原文节选.
MEMORY DEEP DIVE: MEMORY SUBSYSTEM BANDWIDTH
https://frankdenneman.nl/2015/02/19/memory-deep-dive-memory-subsystem-bandwidth/
这节主要将影响带宽的几个因素:
- DPC
- Clock Freq
- Voltage
- ECC
第一个影响因素就是DPC(DIMM per channel).提高DPC通常目的是为了扩充容量,但是DPC越高memory bank工作频率就会越低,进而降低带宽。下图是几种DIMM在不同DPC下面的工作频率。
Unfortunately, there is a downside when aiming for high memory capacity configurations and that is the loss of bandwidth. As shown in Table 1, using more physical ranks per channel lowers the clock frequency of the memory banks. As more ranks per DIMM are used the electrical loading of the memory module increases. And as more ranks are used in a memory channel, memory speed drops restricting the use of additional memory. Therefore in certain configurations, DIMMs will run slower than their listed maximum speeds.
第二个影响因素就是DIMM的工作频率。这里我有点没有看明白: 1. 为什么这里Memory Clock和上面差距这么大?难道不是一个东西? 2. 为什么还有IO Bus Clock? 这个和Memory Clock有啥差别?(下面解释是bus bclock mutiplier = 4)。计算公式下面也有,Data Rate = IO Bus Clock * 2(这个可能就是上面图中的频率), 因为一个时钟周期有两个signals. 然后Peak Transfer Rate = Date Rate * 64bits.
DDR stands for double data rate which means data is transferred on both the rising and falling edges of the clock signal. Meaning that the transfer rate is roughly twice the speed of the I/O bus clock. For example, if the I/O bus clock runs at 800 MHz per second, then the effective rate is 1600 mega transfers per second (MT/s) because there are 800 million rising edges per second and 800 million falling edges per second of a clock signal running at 800 MHz.

相关资料.
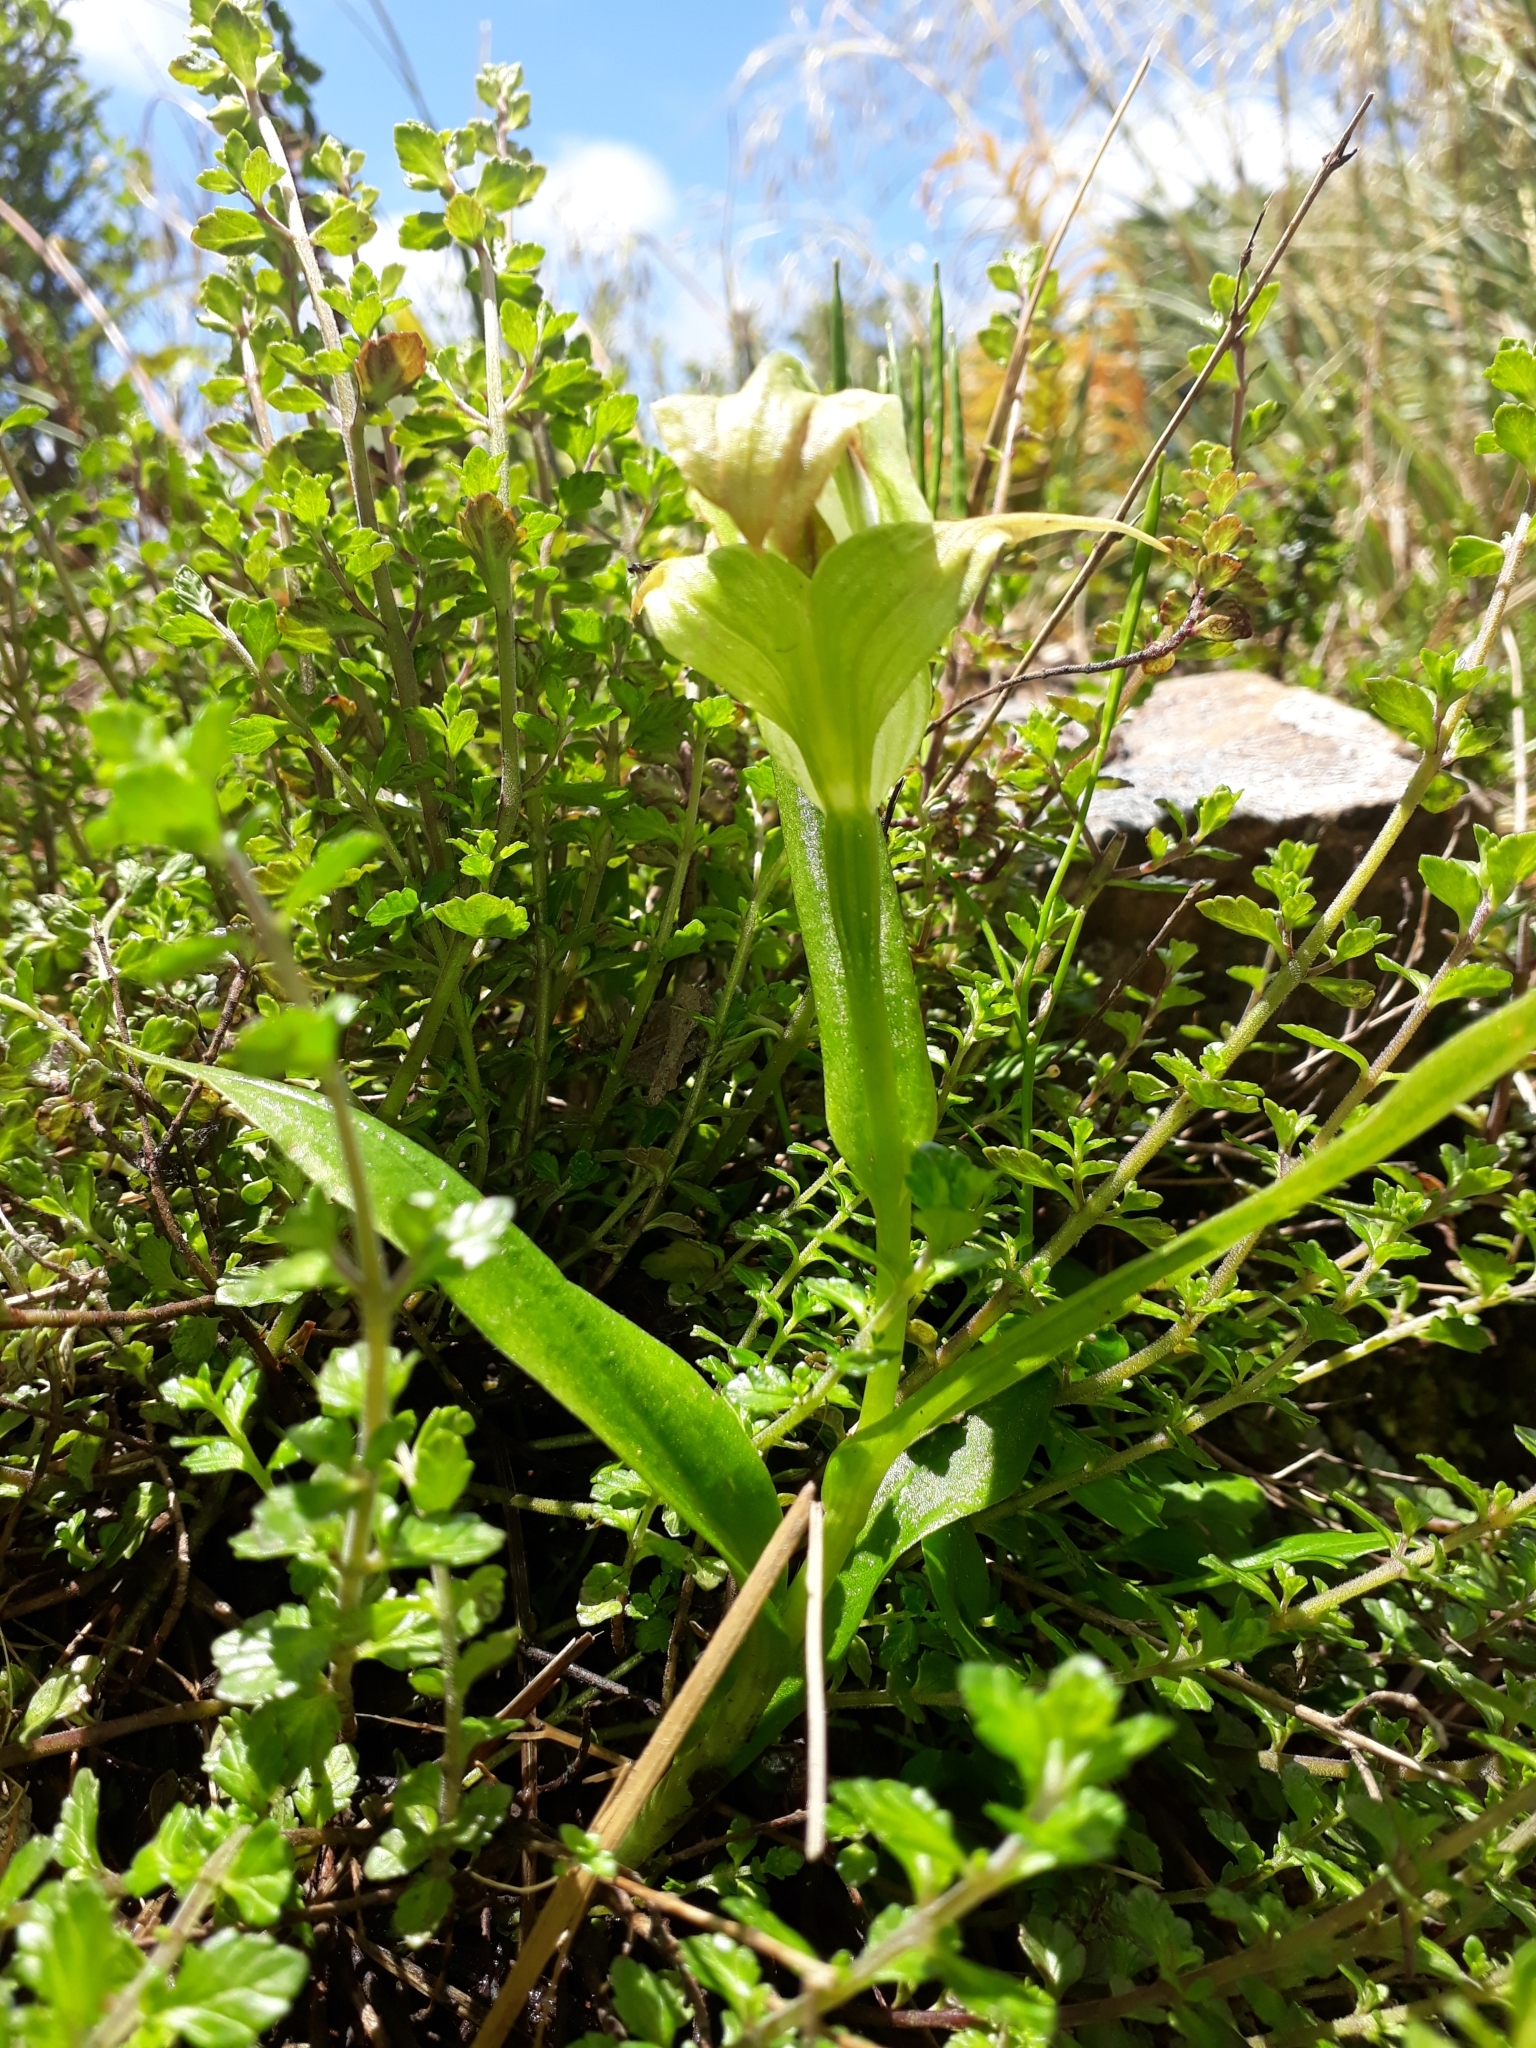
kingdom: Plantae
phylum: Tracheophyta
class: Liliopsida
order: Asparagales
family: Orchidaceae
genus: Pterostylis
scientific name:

练习任务.
能否把内存带宽节选中以“第一个影响因素就是DPC”开头的那段改写成简短的列表，并保留其主要事实？

参考解答.
- 第一个影响带宽的因素是 DPC（DIMM per channel）。
- 提高 DPC 通常是为了扩充容量。
- DPC 越高，memory bank 的工作频率越低，带宽随之降低。